The truth in his voice broke something in me. My nails dragged down his back, my body moving with his. I hated how good it felt, how much I wanted him to keep going, keep saying those things that made it impossible to think.
My breath hitched, pleasure cresting too fast. He caught my face in his hands, holding my gaze as he pushed me over the edge. “That’s it,” he said softly. “I want to feel you all around me. I need you like this.”
I shattered, clinging to him through every wave, my head a tangle of guilt and craving. My body spasmed and my hands clawed at his flesh, begging for more. And Harrison kept going.
He drove into me again, deeper, his voice rough. “You have no idea how badly I want to stay here forever. How much I want to keep you like this.”
His words sank straight into my bones, stealing what was left of my breath. I couldn’t think—only feel him, all of him, his body straining against mine.
“Don’t let go of me,” he rasped, his pace turning urgent. “I need all of you.”

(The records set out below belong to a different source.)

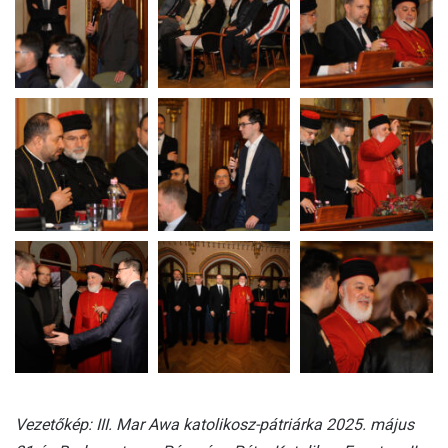
Vezetőkép: III. Mar Awa katolikosz-pátriárka 2025. május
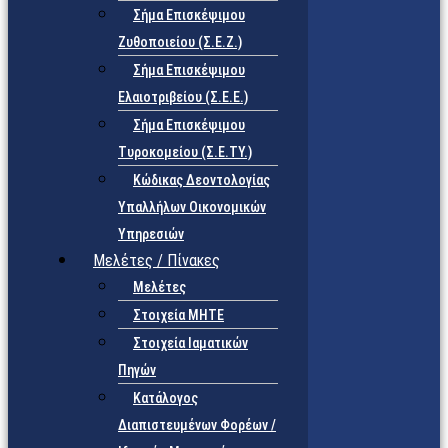
Σήμα Επισκέψιμου
Ζυθοποιείου (Σ.Ε.Ζ.)
Σήμα Επισκέψιμου
Ελαιοτριβείου (Σ.Ε.Ε.)
Σήμα Επισκέψιμου
Τυροκομείου (Σ.Ε.TY.)
Κώδικας Δεοντολογίας
Υπαλλήλων Οικονομικών
Υπηρεσιών
Μελέτες / Πίνακες
Μελέτες
Στοιχεία ΜΗΤΕ
Στοιχεία Ιαματικών
Πηγών
Κατάλογος
Διαπιστευμένων Φορέων /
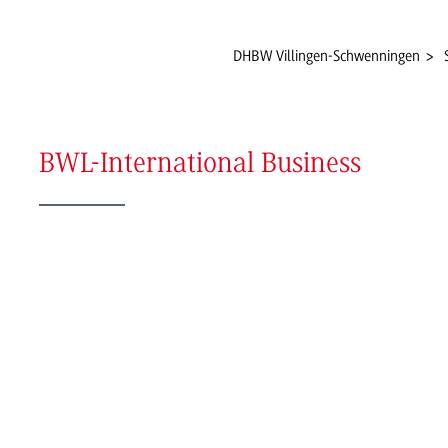
DHBW Villingen-Schwenningen
BWL-International Business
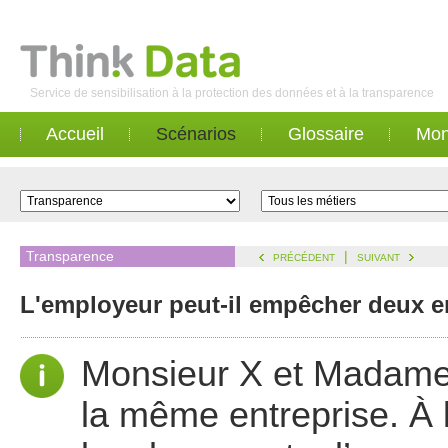
Service de sensibilisation à la protection des données et à la transparence
Accueil
Scénarios
Glossaire
Mon
Transparence
|
PRÉCÉDENT
SUIVANT
L'employeur peut-il empêcher deux e
Monsieur X et Madame 
la même entreprise. À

I held on, and a moment later he buried himself fully, groaning my name as he spilled into me, his body shuddering with the release. He stayed there, forehead against mine, breathing hard, as if letting me go wasn’t an option.
When he pulled out, I lay curled against his side, his arm heavy and warm around me. His breathing had evened out, and I thought he might be asleep until his fingers began brushing over my hip bone possessively.
"No regrets?" he murmured into my hair.
But I did have regrets. I regretted letting my emotions get involved in this because I knew it was just sex and what Harrison wanted wasn't a life with me. He wanted to save his daughter's school, and I was just compassionate—and maybe foolish—enough to want to help him. He wasn't unkind or inconsiderate, and if I'd have said no to sex tonight he'd have respected me.
But a man has needs, and I was, after all, his wife. It was only right that I should take care of his needs, right? And it was only fair that he would meet my needs—well, at least some of them. even if my emotional needs went unmet because I had some ridiculously unrealistic fairy tale expectations for this thing to work out as a happily ever after and not an "arrangement" that ended in five years.
"No regrets," I whispered back.
He pressed a kiss to the top of my head, and I felt myself beginning to drift toward sleep. But then Mom's harsh, rattling cough echoed through the thin walls, and reality crashed back in.
I went rigid in Harrison's arms. He felt the change immediately.
"What is it?"
How could I explain? How could I tell him that when he kissed me, I'd forgotten for a moment about Mom's diagnosis,about the five-year limit on our marriage, about all the ways this could end badly?
I was in love with a man who would walk away from me in five years. Assuming he didn't decide before then that the complications weren't worth it. Assuming Mom didn't get worse. Assuming I wasn't already carrying his child.
The thought sent ice through my veins. We hadn't used protection. In the heat of the moment, neither of us had thought about consequences at all except for once.
What if I was pregnant? What would that mean for our arrangement? What would it mean for the five years we'd agreed to?
I was in too deep now. There was no going back to the careful distance we'd maintained before. I'd crossed a line in my own heart tonight that I could never uncross, and I had no idea where it would lead us.
23
HARRISON
The boardroom felt heavy with judgment. I sat at one end of the polished table with Theodore Blackwood beside me, his briefcase open and documents arranged in neat stacks. Across from us, Dr. Caldwell presided over the meeting with his jaw locked and a stern expression on his face.
"We've called this meeting to address allegations regarding your conduct," Caldwell began, his fingers steepled. "Specifically, rumors of inappropriate relationships with staff members."
My jaw tightened. "I assume you have evidence to support these accusations."
Dr. Sterling leaned forward, her silver hair pulled back severely. "Multiple sources have reported concerns about your relationship with a female colleague. The timeline of your marriage, so soon after your father's death, raises questions about the nature of your arrangement."
I kept my voice level despite the anger simmering in my chest. "My marriage is legal and legitimate. Any suggestion otherwise is speculation." We'd get more educating done if theyjust came off this and let me live my life, but here we were, circling the proverbial mountain again.
David Henley shuffled through papers. "The concern isn't legality, Harrison. It's propriety. Your father built this institution on a foundation of moral excellence. These rumors undermine that legacy."
Blackwood cleared his throat. "Without concrete evidence of wrongdoing, these remain unsubstantiated claims. My client has provided all documentation regarding his marriage, including the marriage certificate and witness statements." I could tell he was getting annoyed with the entire situation too. My father probably lobbed this bomb at me to get back at me for having a mind of my own for twenty years.
"We're not questioning the paperwork," Dr. Thornfield interjected. "We're questioning the legitimacy."